Terlambat memberikan resusitasi bayi baru lahir dengan asfiksia bisa meningkatkan risiko autisme.

Baca Juga: 7 Penyebab Bayi Menangis saat Menyusu, Catat Moms!

Langkah dan Proses Resusitasi Bayi Baru Lahir

Proses resusitasi bayi baru lahir harus mengikuti pedoman yang sudah ditetapkan Kementerian Kesehatan Indonesia.

Pedoman ini biasanya menjadi dasar dari sebagian besar upaya resusitasi bayi baru lahir dengan asfiksia.

Sedangkan, menurut dr.
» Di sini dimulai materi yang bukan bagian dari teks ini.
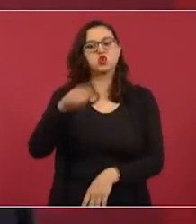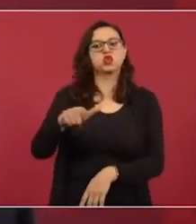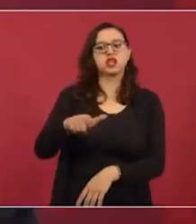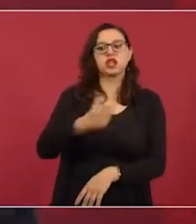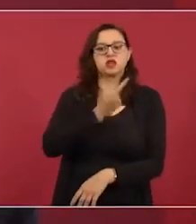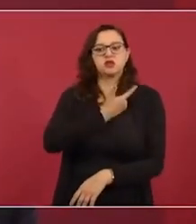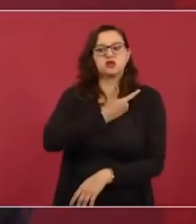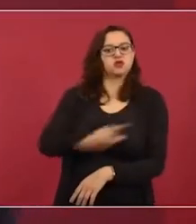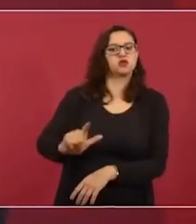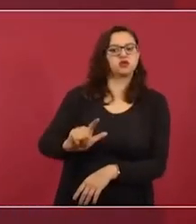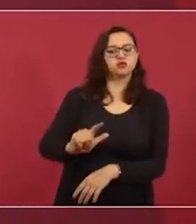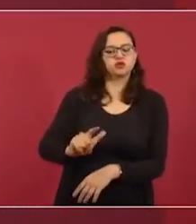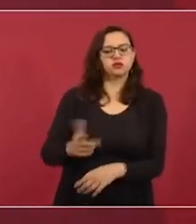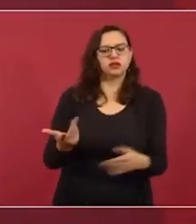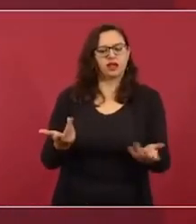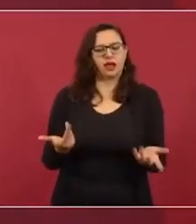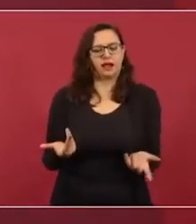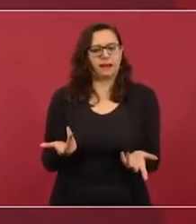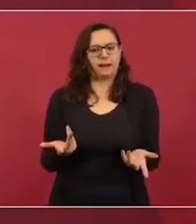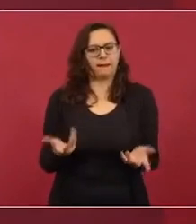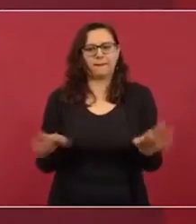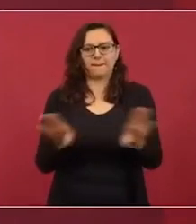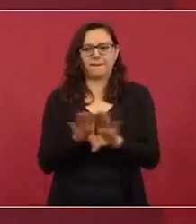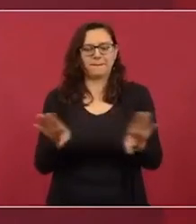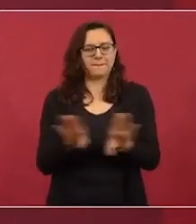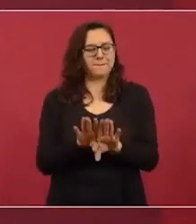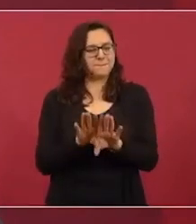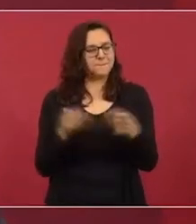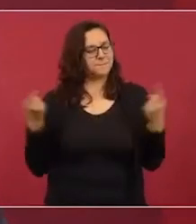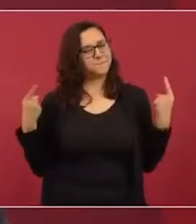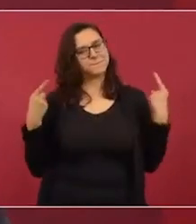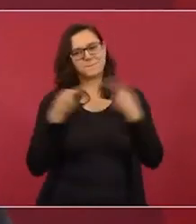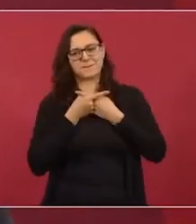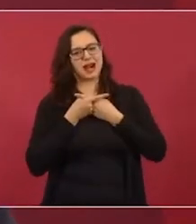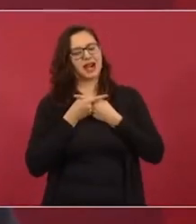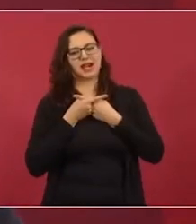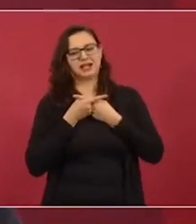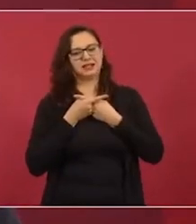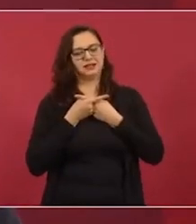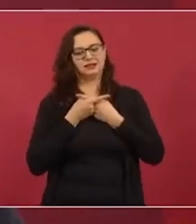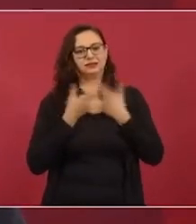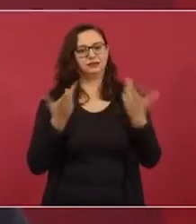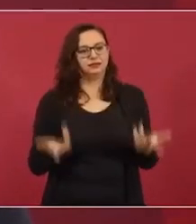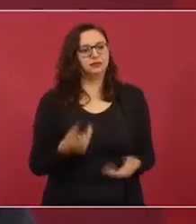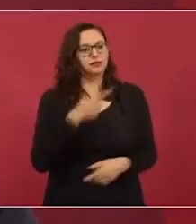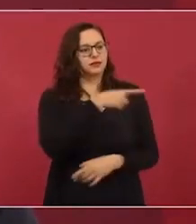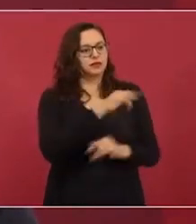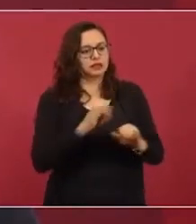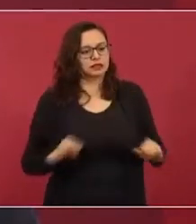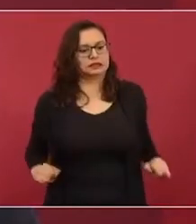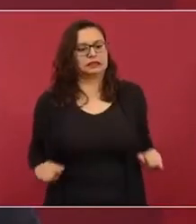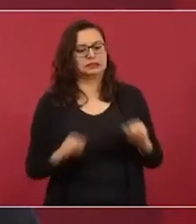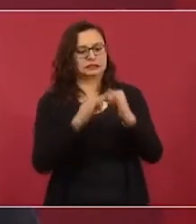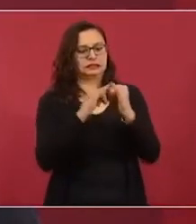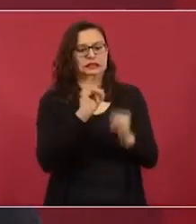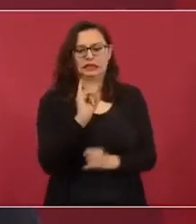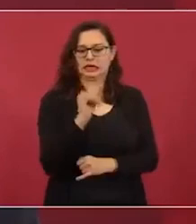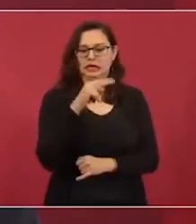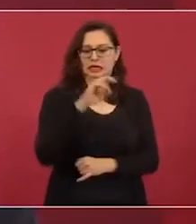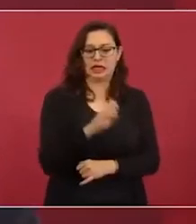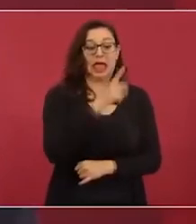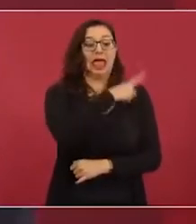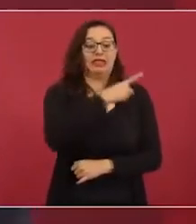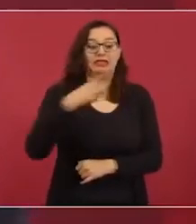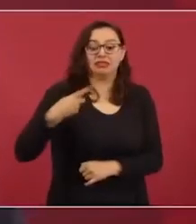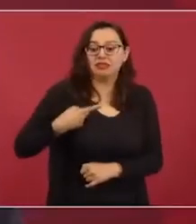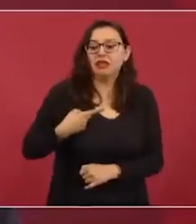Es una paradoja, un instituto que debe de promover la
Fransiska Farah langkahnya bisa dengan membersihkan jalan napasnya terlebih dahulu.

"Saat baru lahir, bayi segera dikeringkan, dibersihkan jalan napasnya dari lendir dan ketuban, serta diposisikan pada meja penghangat agar bayi dapat menangis dan bernapas dengan baik," jelasnya.

Berikut langkah resusitasi bayi baru lahir dengan lebih rinci.

1. Pencegahan Hipotermia

Langkah pertama dalam resusitasi bayi baru lahir adalah pencegahan cold stress atau hipotermia.

Cold stress adalah proses yang terjadi karena bayi yang baru lahir dengan cepat, kehilangan panas tubuh akibat meninggalkan lingkungan internal rahim yang hangat.

Cold stress dapat memicu penyempitan pembuluh darah dan dengan demikian mempersulit masalah pernapasan bayi baru lahir.

Kondisi ini biasanya diatasi dengan meletakkan topi hangat di atas kepala bayi dan menempatkannya di bawah lampu yang bisa memberi kehangatan.

2. Pembersihan Jalur Napas

Langkah kedua dalam upaya resusitasi bayi baru lahir dengan asfiksia adalah berfokus pada pembersihan jalur pernapasan bayi.

Terkadang bayi kesulitan bernapas dan itu disebabkan oleh cairan yang berlebihan di mulut, tenggorokan, dan hidung.

Pengeluaran cairan obstruktif dari saluran napas bayi dilakukan dengan bulb syringe atau kateter isap.

Instrumen dimasukkan ke dalam blok jalan napas dan digunakan untuk menyedot dan membersihkan cairan bebas. Proses ini disebut aspirasi.

Mulut biasanya disedot terlebih dahulu untuk menghindari tersedak yang sering disebabkan oleh aspirasi hidung.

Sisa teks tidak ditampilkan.